Не хозяин был дядька Бохан-Калоша. Не туда у него тяга была. Даром что фамилия, как у шляхтича, двойная — двор ихний был небольшой, из хаты в гуменце шагов менее полсотни, а он, говорили, придя когда-то солдатом на побывку, выходил с отцом раненько молотить и подпоясывал в хате саблю. В гумне распоясывал ее, ставил в угол, потом уже брал цеп. Завтракать шли — снова подпоясывался. Где сабля, а где «дирижабля» были у него там, в солдатах, не очень-то кто из нижнебайдунцев разбирался. Хватало того, что это было потешно. После военной службы Иван Степанович жил до революции в губернском Минске, а что он там, бравый ефрейтор без сабли, делал — об этом не очень любил рассказывать, весь свой жизненный расцвет связывая только с Петергофом.
Прежде чем забежать в рассказе про дядьку Ивана далеко вперед, я должен с конца двадцатых годов вернуться назад, в самое начало столетия.

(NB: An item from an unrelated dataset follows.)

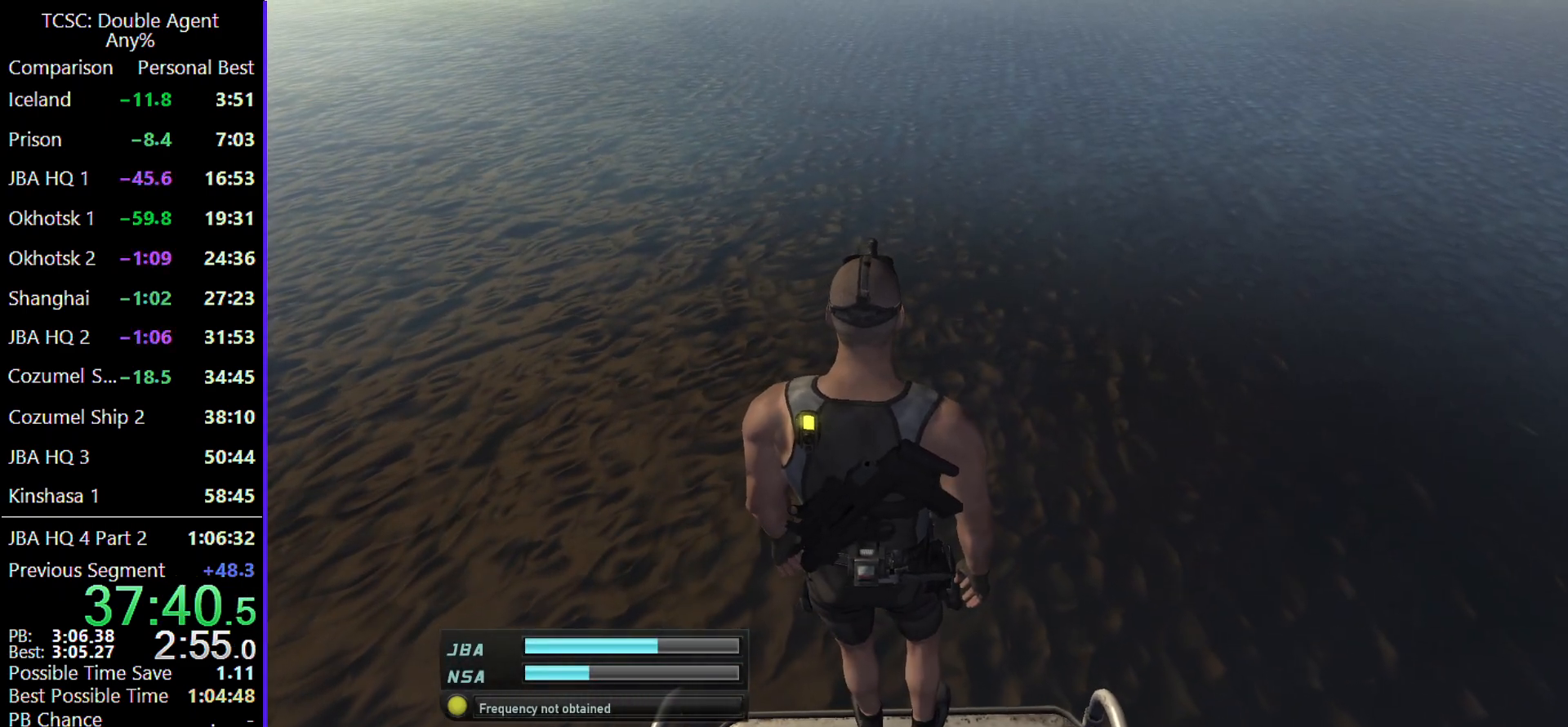
{"keys": [], "mouse": [], "events": []}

Моя старшая сестра Ульяна, теперь уже совсем бабуся, была тогда девчуркой, а там, где в нашем огороде растет у забора большой май (так у нас называются клены), ютилась в то время курная хатка. В хатке жил дед Корешок, которого так прозвали за поговорку «Едри твои корешки». Сказочный «москаль», николаевский солдат, который, вполне возможно, был не только на Шипке, но и в Севастополе или даже «покорял» перед тем Кавказ. Потому что помирал он, сестра мне рассказывала, в девятьсот седьмом году, когда ему было «без году девяносто». У деда было «три медале» и какой-то белый колпак на голове, а на ногах калигвы — обутки с острыми носками. И он просил так его похоронить: в колпаке, в калигвах и «медале» нацепив. Сестру мою, свою любимицу, попросил досмотреть, чтоб все, «едри его корешки, было в полной форме». На Ульяне тогда, как говорил мне крестный, «вода не держалась», непоседа была и хохотуха. «Ты ж, деду, — сказала она, — всех на том свете перепугаешь. Этим своим колпаком да калигвами». Однако сделали все, как он просил. Медали так и пошли с Корешком в землю. Может, когда и выплывут наверх, как тот дукат времен короля Зигмунта-Августа, который наш отец выпахал у самой деревни — через четыре столетия.